SARRY (simplified active water retrieval and recovery system), une seconde installation de décontamination du césium, fut ensuite mise en service. Ces installations furent complétées par un troisième système de décontamination – ALPS – à même de décontaminer l’eau de radioéléments autres que le césium, à partir de novembre 2013, portant la capacité de traitement à 3 fois 250 m3/jour.
2013 : Problème de l’accumulation des eaux radioactives à stocker
Par ailleurs, un flux important d’eaux de la nappe phréatique passe sous la centrale. Ces eaux souterraines inondant les sous-sols se contaminaient en se mélangeant avec des eaux radioactives ayant servi au refroidissement des réacteurs car les circuits n’étaient plus étanches. L’eau présente dans les soubassements devaient être pompées pour passer dans les installations de décontamination, une partie étant réinjectée dans les circuits de refroidissement. La décontamination n’étant pas complète, le surplus ne pouvait être rejeté. Il fallut entreposer de ce fait un apport quotidien de 400 m3 d’eaux partiellement contaminées et construire pour y faire face un très grand nombre de citernes-réservoirs.
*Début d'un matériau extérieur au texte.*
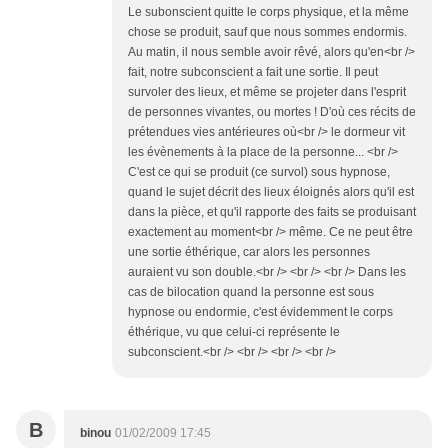
Le subonscient quitte le corps physique, et la même
chose se produit, sauf que nous sommes endormis.
Au matin, il nous semble avoir rêvé, alors qu'en<br />
fait, notre subconscient a fait une sortie. Il peut
survoler des lieux, et même se projeter dans l'esprit
de personnes vivantes, ou mortes ! D'où ces récits de
prétendues vies antérieures où<br /> le dormeur vit
les évènements à la place de la personne... <br />
C'est ce qui se produit (ce survol) sous hypnose,
quand le sujet décrit des lieux éloignés alors qu'il est
dans la pièce, et qu'il rapporte des faits se produisant
exactement au moment<br /> même. Ce ne peut être
une sortie éthérique, car alors les personnes
auraient vu son double.<br /> <br /> <br /> Dans les
cas de bilocation quand la personne est sous
hypnose ou endormie, c'est évidemment le corps
éthérique, vu que celui-ci représente le
subconscient.<br /> <br /> <br /> <br />
B
binou
01/02/2009 17:45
L’accumulation d’eaux radioactives à stocker sur le site de la centrale devint un problème majeur deux ans après l’accident. A la mi 2013, le volume à stocker dans un très grand nombre de citernes atteignait 300 000 m3. La limite des capacités de stockage sur place était presque atteinte. La présence d’une telle accumulation était par elle-même source de dangers. Ainsi, au mois d’août une fuite grave survenue dans une citerne fut à l’origine d’un incident de niveau 3 de l’échelle INES.
Trois ans après 2011, un système complet de traitement des eaux était en place. Différents procédés de décontamination particulièrement efficaces traitent entre 1 300 et 2 000 m3 par jour. Aujourd’hui, plus de 90 % majeure partie de l’eau stockée dans les réservoirs a été traitée. Parallèlement, les réservoirs de moins bonne qualité, installés en urgence dans les premières années, et présentant des risques de fuites, ont été remplacés par des réservoirs soudés bien étanches.
Conservées sur le site, il y avait au début 2017 près d’un million de m3 d’eau stockée dans 1 300 réservoirs. L’autorité de sûreté japonaise n’avait pas encore autorisé à cette date le rejet en mer de ces eaux épurées.